One thing that doesn't get mentioned enough with SCO vs IBM is that originally it had to do with IBM _realy_ screwing over SCO with something called 'Project Monterey'.
You see Unix had a problem. Originally Unix was very open, like all software of it's time. You could get books that were the print out version of the entire Unix operating system.
All software was like that because the software was sold with the computer. There wasn't enough market to sustain anybody doing pure software development. People made one-off operating systems to go with this or that computer and people programmed their own applications.
This is because most code was written in assembly. That is it was all very non-portable.
With Unix the major innovation was that it was rewritten into C programming language, which is very portable. So as computers evolved you could port Unix to newer machines. And since it was so open you could get the code yourself and do the port yourself.
So that environment is were we got BSD and things like TCP/IP and such.
This openness, portability, and the standardized network stack is what made Unix king and lack of that is what killed off all other operating systems of that era.
Now eventually you had enough computers that you could support closed source software development profitably. People bought rights to the the Unix source code and began hording the code from each other.
So Unix developers concentrated on the profitable high-end market and effectively killed off BSD through lawsuites and all of a sudden they started getting all incompatable and expensive.
And it just kept getting worse and worse and worse. they have things like the OpenGroup that tried to make rules about software compatability and things like that, but it never realy worked out.
So in the late 90's IBM, SCO, and Sequent decided to get together and make a single Unix operating system again.
This was a single Unix operating system that would scale from midrange computing to high end computing. IBM would take the high end with it's heavy hitting POWER computers, and SCO the low-end with it's x86 support. Intel was going to work on Itanium support and Sequent had their own computers (that ended up never going anywere)
It would be 32bit and 64bit. And applications programmed for x86 would work in POWER and visa versa. The grand old unified Unix.
IBM is a big company, SCO isn't. IBM can afford to do all sorts of things at the same time and SCO couldn't. This project Monterey was it's future.
So SCO put a lot of work into it and didn't actually release any products at the same time.
Project Monterey was, of course, a complete failure. And you know the main reason why?
LINUX.
Linux already did all that. It was unified and supported a crapload of platforms. It's open, it's compatable, and it's cheaper.

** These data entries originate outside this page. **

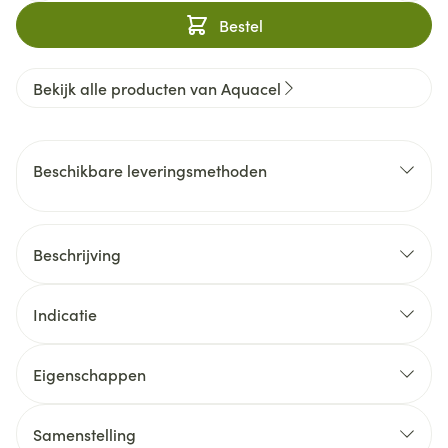
Bestel
Bekijk alle producten van Aquacel
Beschikbare leveringsmethoden
Beschrijving
Indicatie
Eigenschappen
Samenstelling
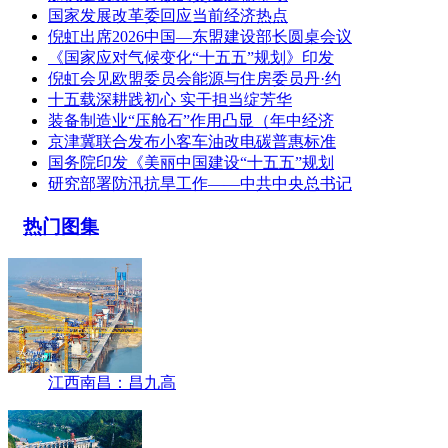
国家发展改革委回应当前经济热点
倪虹出席2026中国—东盟建设部长圆桌会议
《国家应对气候变化“十五五”规划》印发
倪虹会见欧盟委员会能源与住房委员丹·约
十五载深耕践初心 实干担当绽芳华
装备制造业“压舱石”作用凸显（年中经济
京津冀联合发布小客车油改电碳普惠标准
国务院印发《美丽中国建设“十五五”规划
研究部署防汛抗旱工作——中共中央总书记
热门图集
江西南昌：昌九高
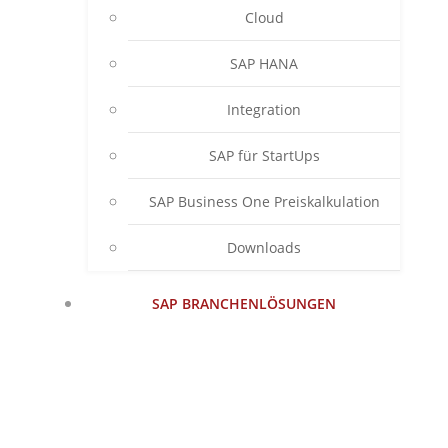
Cloud
SAP HANA
Integration
SAP für StartUps
SAP Business One Preiskalkulation
Downloads
SAP BRANCHENLÖSUNGEN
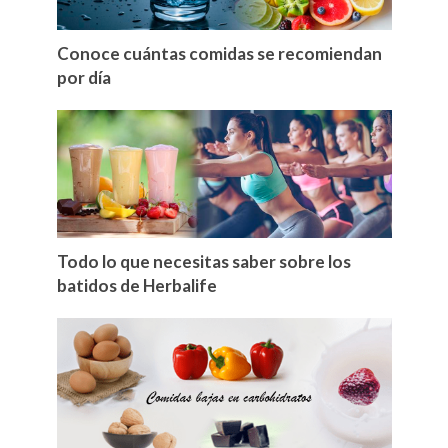
Conoce cuántas comidas se recomiendan
por día
Todo lo que necesitas saber sobre los
batidos de Herbalife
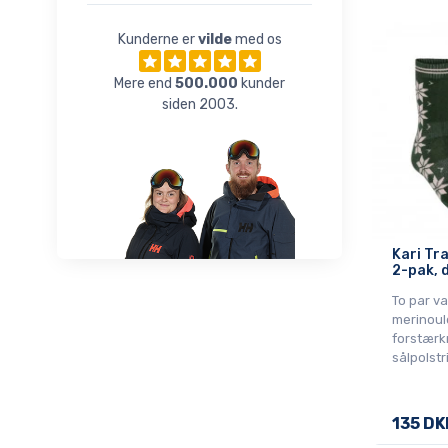
Kunderne er
vilde
med os
Mere end
500.000
kunder
siden 2003.
Kari Tra
2-pak, 
To par v
merinou
forstærk
sålpolstr
135 DK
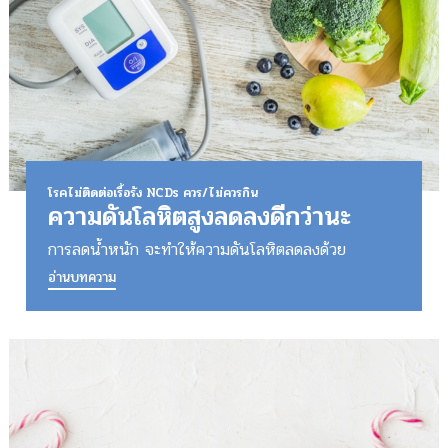
โรคไม่ติดต่อเรื้อรัง NCDs ควร/ไม่ควรกิน
ความดันโลหิตสูงลดลงดีกว่านะ
การลดน้ำหนัก จะทำให้ความดันโลหิตลดลงด้วย
อ่านบทความ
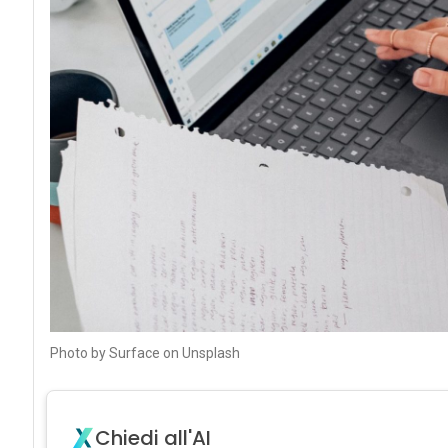
Photo by Surface on Unsplash
Chiedi all'AI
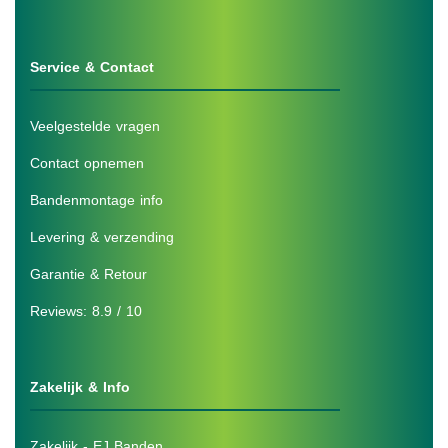
Service & Contact
Veelgestelde vragen
Contact opnemen
Bandenmontage info
Levering & verzending
Garantie & Retour
Reviews: 8.9 / 10
Zakelijk & Info
Zakelijk - EJ Banden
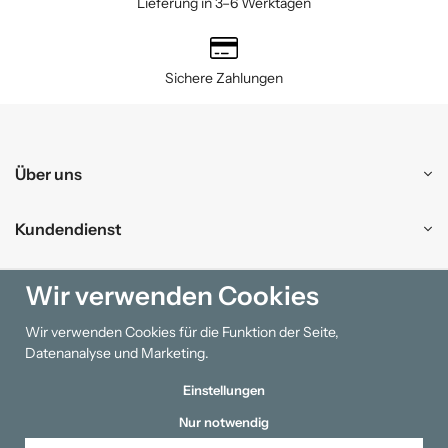
Lieferung in 3–6 Werktagen
Sichere Zahlungen
Über uns
Kundendienst
Einkaufen
Wir verwenden Cookies
Wir verwenden Cookies für die Funktion der Seite,
Information
Datenanalyse und Marketing.
Einstellungen
Nur notwendig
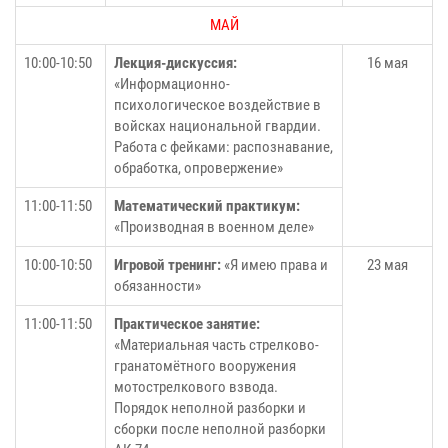
МАЙ
10:00-10:50
Лекция-дискуссия:
16 мая
«Информационно-
психологическое воздействие в
войсках национальной гвардии.
Работа с фейками: распознавание,
обработка, опровержение»
11:00-11:50
Математический практикум:
«Производная в военном деле»
10:00-10:50
Игровой тренинг:
«Я имею права и
23 мая
обязанности»
11:00-11:50
Практическое занятие:
«Материальная часть стрелково-
гранатомётного вооружения
мотострелкового взвода.
Порядок неполной разборки и
сборки после неполной разборки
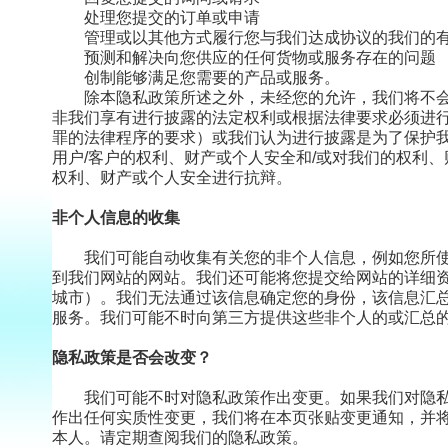
处理您提交的订单或申请
管理或以其他方式履行您与我们达成协议的我们的
预测和解决向您供应的任何货物或服务存在的问题
创制能够满足您需要的产品或服务。
除本隐私政策所述之外，未经您的允许，我们将不
非我们享有进行披露的法定权利或根据法律要求必须进
罪的法律程序的要求）或我们认为进行披露是为了保护
用户
/
客户的权利、财产或个人安全和
/
或对我们的权利、
权利、财产或个人安全进行抗辩。
非个人信息的收集
我们可能自动收集有关您的非个人信息，例如您所
到我们网站的网站。我们还可能将您提交给网站的详细
城市）。我们无法通过该信息确定您的身份，该信息汇
服务。我们可能不时向第三方提供这些非个人的或汇总
隐私政策是否会改变？
我们可能不时对隐私政策作出变更。如果我们对隐
作出任何实质性变更，我们将在本页张贴变更通知，并
本人。请定期查阅我们的隐私政策。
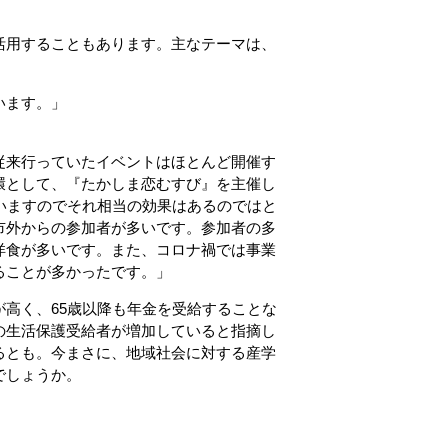
活用することもあります。主なテーマは、
います。」
従来行っていたイベントはほとんど開催す
環として、『たかしま恋むすび』を主催し
いますのでそれ相当の効果はあるのではと
市外からの参加者が多いです。参加者の多
洋食が多いです。また、コロナ禍では事業
ることが多かったです。」
高く、65歳以降も年金を受給することな
の生活保護受給者が増加していると指摘し
るとも。今まさに、地域社会に対する産学
でしょうか。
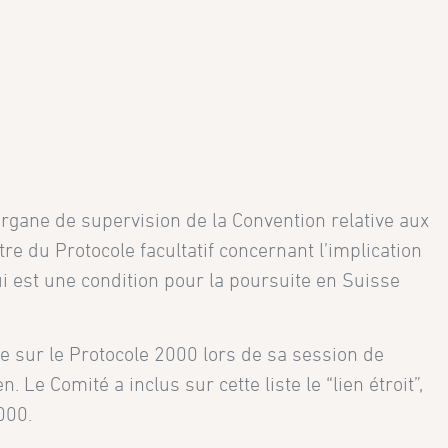
organe de supervision de la Convention relative aux
tre du Protocole facultatif concernant l’implication
qui est une condition pour la poursuite en Suisse
e sur le Protocole 2000 lors de sa session de
 Le Comité a inclus sur cette liste le “lien étroit”,
000.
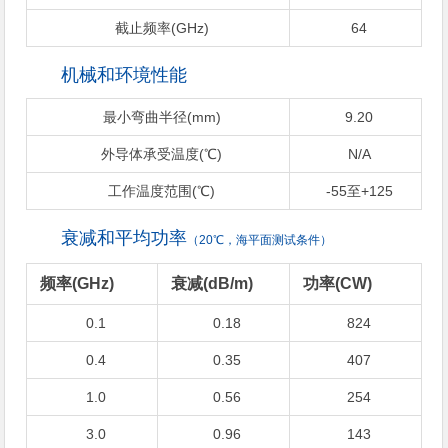
截止频率(GHz)
64
机械和环境性能
最小弯曲半径(mm)
9.20
外导体承受温度(℃)
N/A
工作温度范围(℃)
-55至+125
衰减和平均功率
（20℃，海平面测试条件）
频率(GHz)
衰减(dB/m)
功率(CW)
0.1
0.18
824
0.4
0.35
407
1.0
0.56
254
3.0
0.96
143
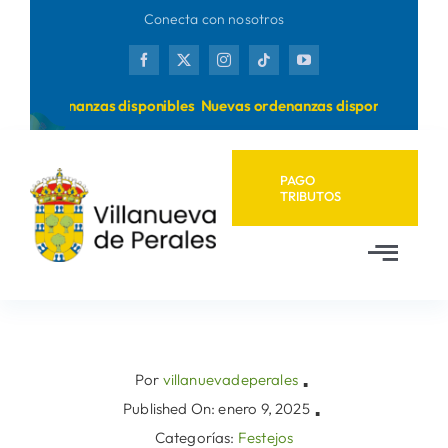
Saltar
Conecta con nosotros
al
contenido
vas ordenanzas disponibles
Nuevas ordenanzas disponibles
PAGO
TRIBUTOS
Toggl
Navig
Inicio
Ayuntamiento
Por
villanuevadeperales
▪
Published On: enero 9, 2025
▪
Categorías:
Festejos
Municipio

Project Trillian was a effort to make Linux scale into the high end. Namely make it work well on the Itanium platform that Intel was hoping would take over, but also they got a lot of help from IBM.

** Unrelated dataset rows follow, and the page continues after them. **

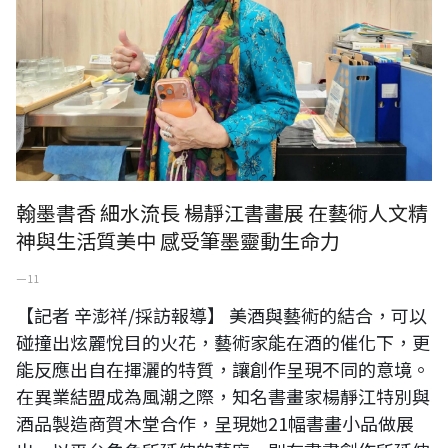
翰墨書香 細水流長 楊靜江書畫展 在藝術人文精
神與生活質美中 感受筆墨靈動生命力
一 11
【記者 辛澎祥/採訪報導】 美酒與藝術的結合，可以
碰撞出炫麗悅目的火花，藝術家能在酒的催化下，更
能反應出自在揮灑的特質，讓創作呈現不同的意境。
在異業結盟成為風潮之際，知名書畫家楊靜江特別與
酒品製造商賀木堂合作，呈現她21幅書畫小品做展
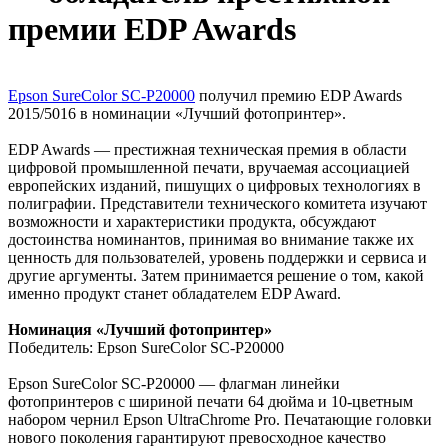
премии EDP Awards
Epson SureColor SC-P20000
получил премию EDP Awards
2015/5016 в номинации «Лучший фотопринтер».
EDP Awards — престижная техническая премия в области
цифровой промышленной печати, вручаемая ассоциацией
европейских изданий, пишущих о цифровых технологиях в
полиграфии. Представители технического комитета изучают
возможности и характеристики продукта, обсуждают
достоинства номинантов, принимая во внимание также их
ценность для пользователей, уровень поддержки и сервиса и
другие аргументы. Затем принимается решение о том, какой
именно продукт станет обладателем EDP Award.
Номинация «Лучший фотопринтер»
Победитель: Epson SureColor SC-P20000
Epson SureColor SC-P20000 — флагман линейки
фотопринтеров с шириной печати 64 дюйма и 10-цветным
набором чернил Epson UltraChrome Pro. Печатающие головки
нового поколения гарантируют превосходное качество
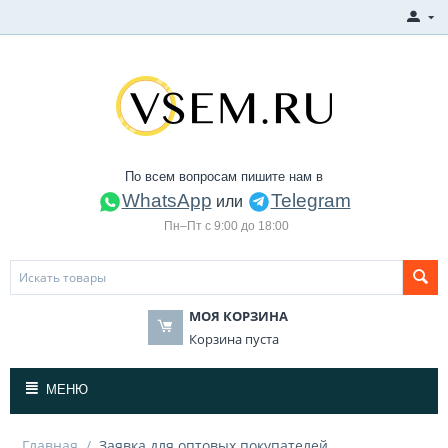
По всем вопросам пишите нам в
WhatsApp
Telegram
или
Пн–Пт с 9:00 до 18:00
МОЯ КОРЗИНА
Корзина пуста
МЕНЮ
Главная
/
Заявка для оптовых покупателей.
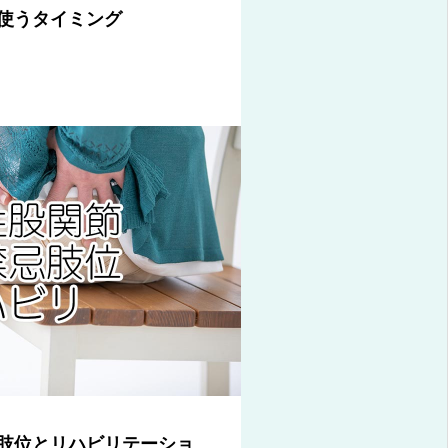
使うタイミング
肢位とリハビリテーショ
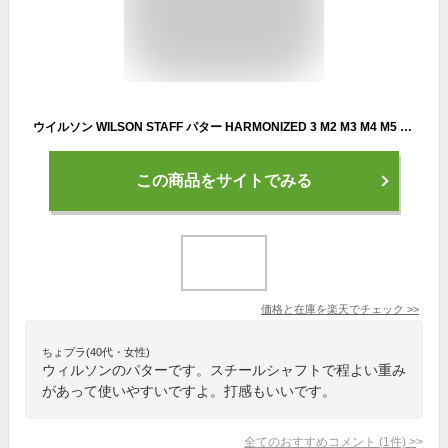
ウイルソン WILSON STAFF パター HARMONIZED 3 M2 M3 M4 M5 スチールシャフト【ウィルソン スタッフ】【ゴルフ】
この商品をサイトでみる
価格と在庫を
楽天
でチェック
>>
ちょプラ(40代・女性)
ウィルソンのパターです。スチールシャフトで程よい重み
があって使いやすいですよ。打感もいいです。
全てのおすすめコメント
(
1
件)
>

Trillian was a success. Monterey floundered.
Trillian delivered working code in 2000. Set the ship the same day that Intel was set to ship it's first proccessor.
Monterey disbanded in 2001. Utter failure and forgotten. SCO sold the business to Caldera (a Linux company) and went off on a totally different direction. Caldera turned into the new SCO.
THAT is why SCO originally sued IBM. It had to due with breach of contract when IBM just abandoned them for Linux.
But that didn't turn out and SCO should of given up there. So SCO went on to finish it's suicide march by pissing off every x86 Unix user in existance by trying to hurt Linux through it's IP claims.
At that time most of SCO customer's and all of the third party application developers supported and used Linux heavily in their businesses along side SCO's Unix.
Maybe SCO figured if they make Linux look iffy those application developers and those users would get scared and stop using Linux.
Well instead they all got pissed and stopped support SCO. Those that didn't get pissed, were still scared because it ment that the company they depend on for their businesses is busy pissing in the eye of the 60,000 pound gorilla that is IBM.
SCO is now dead in the water. The customers they still have are trying to find the easiest and cheapest way to get on Linux and they have virtually no application support for their newest Unix version.